■ Recorded information
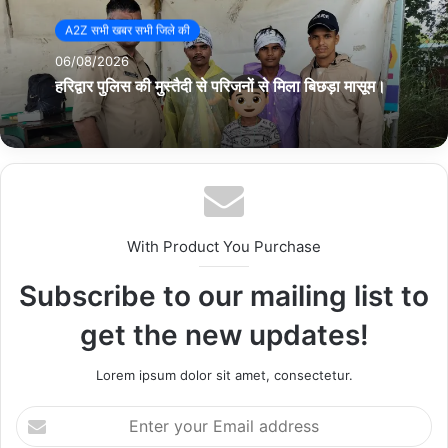
oplus_32
A2Z सभी खबर सभी जिले की
06/08/2026
हरिद्वार पुलिस की मुस्तैदी से परिजनों से मिला बिछड़ा मासूम।
With Product You Purchase
Subscribe to our mailing list to
get the new updates!
Lorem ipsum dolor sit amet, consectetur.
???: ????? ?????? ??????
E
????? ???
n
????? ???: 353? (?????)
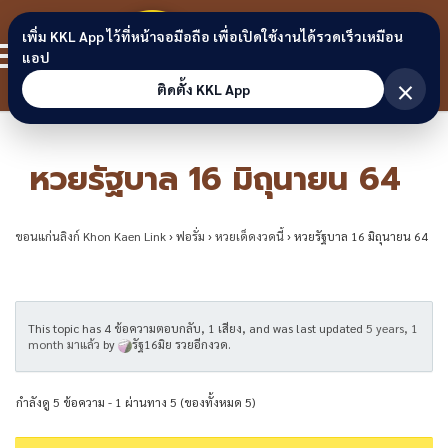
Skip to content
ขอนแก่น
เพิ่ม KKL App ไว้ที่หน้าจอมือถือ เพื่อเปิดใช้งานได้รวดเร็วเหมือน
สมาชิก
แอป
ลิงก์
×
ติดตั้ง KKL App
หวยรัฐบาล 16 มิถุนายน 64
ขอนแก่นลิงก์ Khon Kaen Link
›
ฟอรั่ม
›
หวยเด็ดงวดนี้
›
หวยรัฐบาล 16 มิถุนายน 64
This topic has 4 ข้อความตอบกลับ, 1 เสียง, and was last updated
5 years, 1
month มาแล้ว
by
รัฐ16มิย รวยอีกงวด
.
กำลังดู 5 ข้อความ - 1 ผ่านทาง 5 (ของทั้งหมด 5)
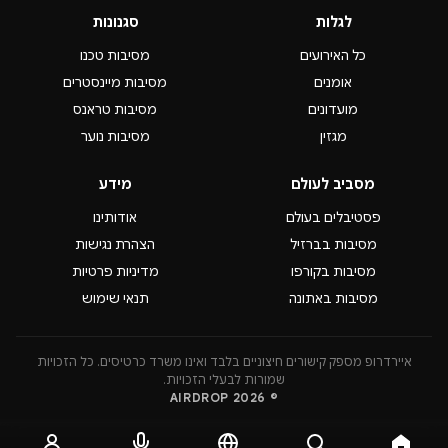
לגלות
סגנונות
כל האירועים
מסיבות טכנו
אומנים
מסיבות מיינסטרים
מועדונים
מסיבות טראנס
מגזין
מסיבות נוער
מסביב לעולם
מידע
פסטיבלים בעולם
אודותינו
מסיבות בברזיל
הצהרת נגישות
מסיבות בקורפו
מדיניות פרטיות
מסיבות באתונה
תנאי שימוש
איירדרופ מספק קישורים חיצוניים בלבד ואינו משרד כרטיסים. כל הזכויות
שמורות לבעלי הזכויות.
© 2026 AIRDROP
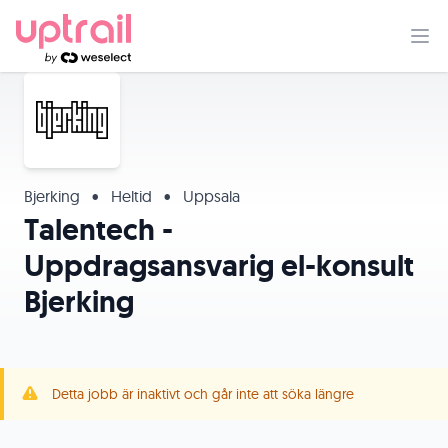
Bjerking
•
Heltid
•
Uppsala
Talentech -
Uppdragsansvarig el-konsult
Bjerking
Detta jobb är inaktivt och går inte att söka längre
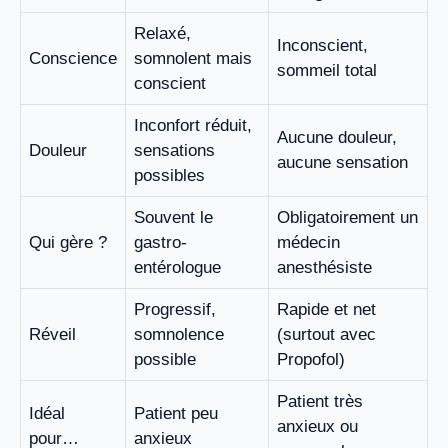
Relaxé,
Inconscient,
Conscience
somnolent mais
sommeil total
conscient
Inconfort réduit,
Aucune douleur,
Douleur
sensations
aucune sensation
possibles
Souvent le
Obligatoirement un
Qui gère ?
gastro-
médecin
entérologue
anesthésiste
Progressif,
Rapide et net
Réveil
somnolence
(surtout avec
possible
Propofol)
Patient très
Idéal
Patient peu
anxieux ou
pour…
anxieux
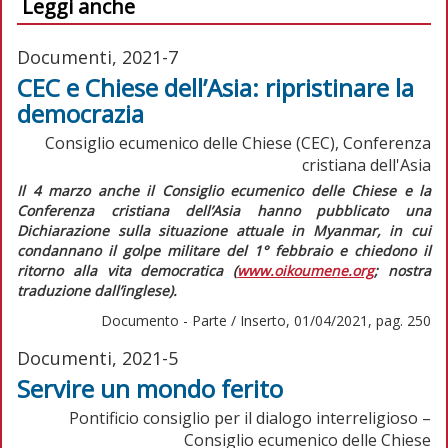
Leggi anche
Documenti, 2021-7
CEC e Chiese dell’Asia: ripristinare la
democrazia
Consiglio ecumenico delle Chiese (CEC), Conferenza
cristiana dell'Asia
Il 4 marzo anche il Consiglio ecumenico delle Chiese e la
Conferenza cristiana dell’Asia hanno pubblicato una
Dichiarazione sulla situazione attuale in Myanmar
, in cui
condannano il golpe militare del 1° febbraio e chiedono il
ritorno alla vita democratica (
www.oikoumene.org
; nostra
traduzione dall’inglese).
Documento - Parte / Inserto, 01/04/2021, pag. 250
Documenti, 2021-5
Servire un mondo ferito
Pontificio consiglio per il dialogo interreligioso –
Consiglio ecumenico delle Chiese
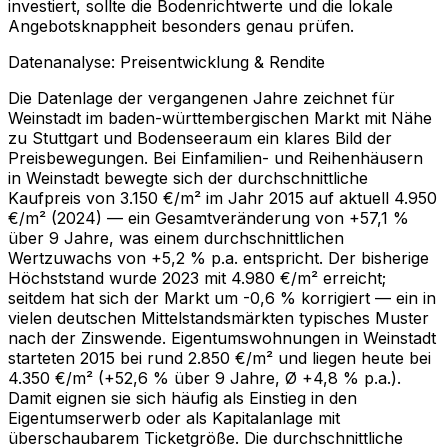
investiert, sollte die Bodenrichtwerte und die lokale
Angebotsknappheit besonders genau prüfen.
Datenanalyse: Preisentwicklung & Rendite
Die Datenlage der vergangenen Jahre zeichnet für
Weinstadt im baden-württembergischen Markt mit Nähe
zu Stuttgart und Bodenseeraum ein klares Bild der
Preisbewegungen. Bei Einfamilien- und Reihenhäusern
in Weinstadt bewegte sich der durchschnittliche
Kaufpreis von 3.150 €/m² im Jahr 2015 auf aktuell 4.950
€/m² (2024) — ein Gesamtveränderung von +57,1 %
über 9 Jahre, was einem durchschnittlichen
Wertzuwachs von +5,2 % p.a. entspricht. Der bisherige
Höchststand wurde 2023 mit 4.980 €/m² erreicht;
seitdem hat sich der Markt um -0,6 % korrigiert — ein in
vielen deutschen Mittelstandsmärkten typisches Muster
nach der Zinswende. Eigentumswohnungen in Weinstadt
starteten 2015 bei rund 2.850 €/m² und liegen heute bei
4.350 €/m² (+52,6 % über 9 Jahre, Ø +4,8 % p.a.).
Damit eignen sie sich häufig als Einstieg in den
Eigentumserwerb oder als Kapitalanlage mit
überschaubarem Ticketgröße. Die durchschnittliche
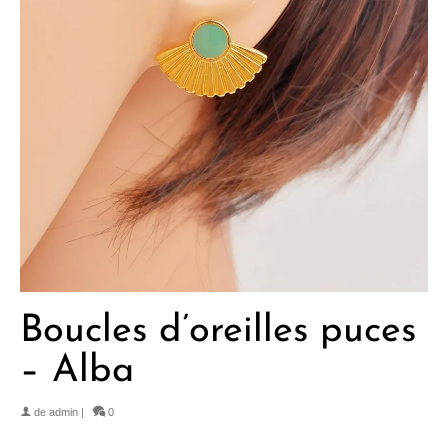
Boucles d’oreilles puces
– Alba
de
admin
|
0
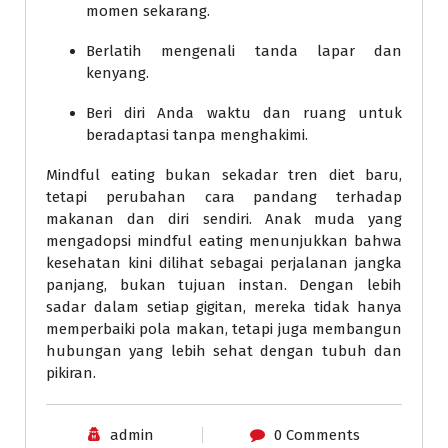
momen sekarang.
Berlatih mengenali tanda lapar dan
kenyang.
Beri diri Anda waktu dan ruang untuk
beradaptasi tanpa menghakimi.
Mindful eating bukan sekadar tren diet baru,
tetapi perubahan cara pandang terhadap
makanan dan diri sendiri. Anak muda yang
mengadopsi mindful eating menunjukkan bahwa
kesehatan kini dilihat sebagai perjalanan jangka
panjang, bukan tujuan instan. Dengan lebih
sadar dalam setiap gigitan, mereka tidak hanya
memperbaiki pola makan, tetapi juga membangun
hubungan yang lebih sehat dengan tubuh dan
pikiran.
admin
0 Comments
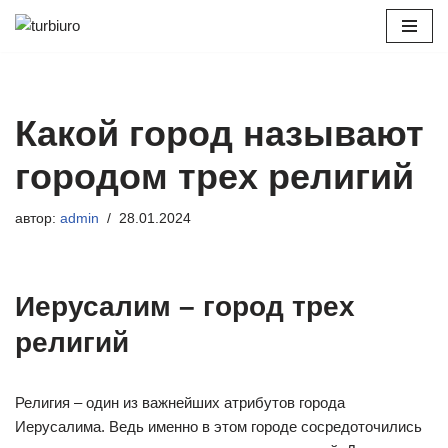
Перейти
к
содержимому
Какой город называют
городом трех религий
автор:
admin
28.01.2024
Иерусалим – город трех
религий
Религия – один из важнейших атрибутов города
Иерусалима. Ведь именно в этом городе сосредоточились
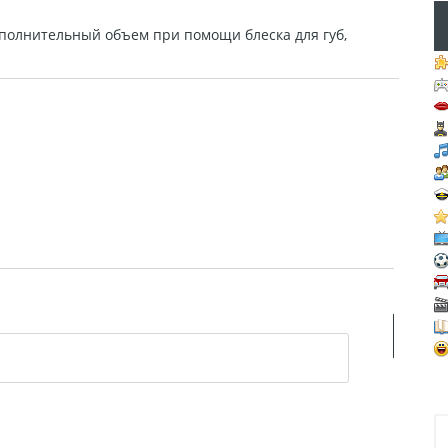
ополнительный объем при помощи блеска для губ,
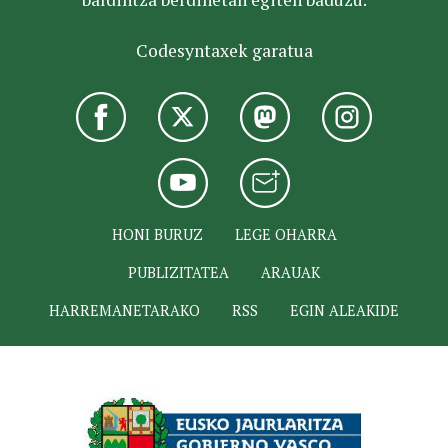
Codesyntaxek garatua
HONI BURUZ
LEGE OHARRA
PUBLIZITATEA
ARAUAK
HARREMANETARAKO
RSS
EGIN ALEAKIDE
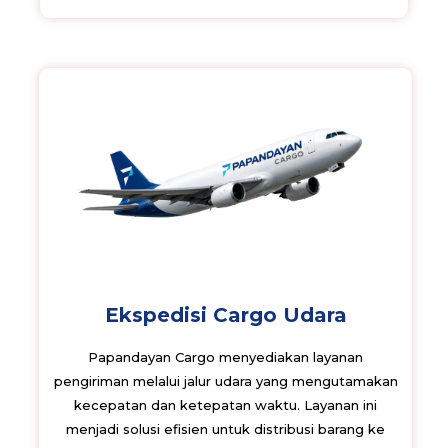
Ekspedisi Cargo Udara
Papandayan Cargo menyediakan layanan
pengiriman melalui jalur udara yang mengutamakan
kecepatan dan ketepatan waktu. Layanan ini
menjadi solusi efisien untuk distribusi barang ke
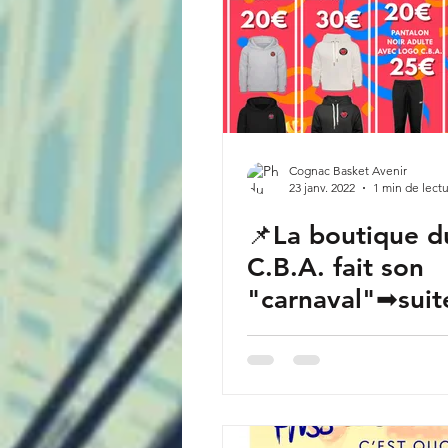
Cognac Basket Avenir
23 janv. 2022
1 min de lect
📌La boutique d
C.B.A. fait son
"carnaval"➡suit
succès de la "b
de Noël" , on v
prop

■ Exercise description
Pictures are to be left out, while the records are copied word for word.

■ Solution below
oplus_32
A2Z सभी खबर सभी जिले की
06/08/2026
हरिद्वार पुलिस की मुस्तैदी से परिजनों से मिला बिछड़ा मासूम।
With Product You Purchase
Subscribe to our mailing list to
get the new updates!
Lorem ipsum dolor sit amet, consectetur.
???: ????? ?????? ??????
E
????? ???
n
????? ???: 353? (?????)
Skip to content
ขอนแก่น
เพิ่ม KKL App ไว้ที่หน้าจอมือถือ เพื่อเปิดใช้งานได้รวดเร็วเหมือน
สมาชิก
แอป
ลิงก์
×
ติดตั้ง KKL App
หวยรัฐบาล 16 มิถุนายน 64
ขอนแก่นลิงก์ Khon Kaen Link
›
ฟอรั่ม
›
หวยเด็ดงวดนี้
›
หวยรัฐบาล 16 มิถุนายน 64
This topic has 4 ข้อความตอบกลับ, 1 เสียง, and was last updated
5 years, 1
month มาแล้ว
by
รัฐ16มิย รวยอีกงวด
.
กำลังดู 5 ข้อความ - 1 ผ่านทาง 5 (ของทั้งหมด 5)
לגלות
סגנונות
כל האירועים
מסיבות טכנו
אומנים
מסיבות מיינסטרים
מועדונים
מסיבות טראנס
מגזין
מסיבות נוער
מסביב לעולם
מידע
פסטיבלים בעולם
אודותינו
מסיבות בברזיל
הצהרת נגישות
מסיבות בקורפו
מדיניות פרטיות
מסיבות באתונה
תנאי שימוש
איירדרופ מספק קישורים חיצוניים בלבד ואינו משרד כרטיסים. כל הזכויות
שמורות לבעלי הזכויות.
© 2026 AIRDROP
Bjerking
•
Heltid
•
Uppsala
Talentech -
Uppdragsansvarig el-konsult
Bjerking
Detta jobb är inaktivt och går inte att söka längre
Relaxé,
Inconscient,
Conscience
somnolent mais
sommeil total
conscient
Inconfort réduit,
Aucune douleur,
Douleur
sensations
aucune sensation
possibles
Souvent le
Obligatoirement un
Qui gère ?
gastro-
médecin
entérologue
anesthésiste
Progressif,
Rapide et net
Réveil
somnolence
(surtout avec
possible
Propofol)
Patient très
Idéal
Patient peu
anxieux ou
pour…
anxieux
Leggi anche
Documenti, 2021-7
CEC e Chiese dell’Asia: ripristinare la
democrazia
Consiglio ecumenico delle Chiese (CEC), Conferenza
cristiana dell'Asia
Il 4 marzo anche il Consiglio ecumenico delle Chiese e la
Conferenza cristiana dell’Asia hanno pubblicato una
Dichiarazione sulla situazione attuale in Myanmar
, in cui
condannano il golpe militare del 1° febbraio e chiedono il
ritorno alla vita democratica (
www.oikoumene.org
; nostra
traduzione dall’inglese).
Documento - Parte / Inserto, 01/04/2021, pag. 250
Documenti, 2021-5
Servire un mondo ferito
Pontificio consiglio per il dialogo interreligioso –
Consiglio ecumenico delle Chiese
investiert, sollte die Bodenrichtwerte und die lokale
Angebotsknappheit besonders genau prüfen.
Datenanalyse: Preisentwicklung & Rendite
Die Datenlage der vergangenen Jahre zeichnet für
Weinstadt im baden-württembergischen Markt mit Nähe
zu Stuttgart und Bodenseeraum ein klares Bild der
Preisbewegungen. Bei Einfamilien- und Reihenhäusern
in Weinstadt bewegte sich der durchschnittliche
Kaufpreis von 3.150 €/m² im Jahr 2015 auf aktuell 4.950
€/m² (2024) — ein Gesamtveränderung von +57,1 %
über 9 Jahre, was einem durchschnittlichen
Wertzuwachs von +5,2 % p.a. entspricht. Der bisherige
Höchststand wurde 2023 mit 4.980 €/m² erreicht;
seitdem hat sich der Markt um -0,6 % korrigiert — ein in
vielen deutschen Mittelstandsmärkten typisches Muster
nach der Zinswende. Eigentumswohnungen in Weinstadt
starteten 2015 bei rund 2.850 €/m² und liegen heute bei
4.350 €/m² (+52,6 % über 9 Jahre, Ø +4,8 % p.a.).
Damit eignen sie sich häufig als Einstieg in den
Eigentumserwerb oder als Kapitalanlage mit
überschaubarem Ticketgröße. Die durchschnittliche
Boucles d’oreilles puces
– Alba
de
admin
|
0
momen sekarang.
Berlatih mengenali tanda lapar dan
kenyang.
Beri diri Anda waktu dan ruang untuk
beradaptasi tanpa menghakimi.
Mindful eating bukan sekadar tren diet baru,
tetapi perubahan cara pandang terhadap
makanan dan diri sendiri. Anak muda yang
mengadopsi mindful eating menunjukkan bahwa
kesehatan kini dilihat sebagai perjalanan jangka
panjang, bukan tujuan instan. Dengan lebih
sadar dalam setiap gigitan, mereka tidak hanya
memperbaiki pola makan, tetapi juga membangun
hubungan yang lebih sehat dengan tubuh dan
pikiran.
admin
0 Comments
Перейти
к
содержимому
Какой город называют
городом трех религий
автор:
admin
28.01.2024
Иерусалим – город трех
религий
Религия – один из важнейших атрибутов города
Иерусалима. Ведь именно в этом городе сосредоточились
ополнительный объем при помощи блеска для губ,
Codesyntaxek garatua
HONI BURUZ
LEGE OHARRA
PUBLIZITATEA
ARAUAK
HARREMANETARAKO
RSS
EGIN ALEAKIDE
Ekspedisi Cargo Udara
Papandayan Cargo menyediakan layanan
pengiriman melalui jalur udara yang mengutamakan
kecepatan dan ketepatan waktu. Layanan ini
menjadi solusi efisien untuk distribusi barang ke
Cognac Basket Avenir
23 janv. 2022
1 min de lect
📌La boutique d
C.B.A. fait son
"carnaval"➡suit
succès de la "b
de Noël" , on v
prop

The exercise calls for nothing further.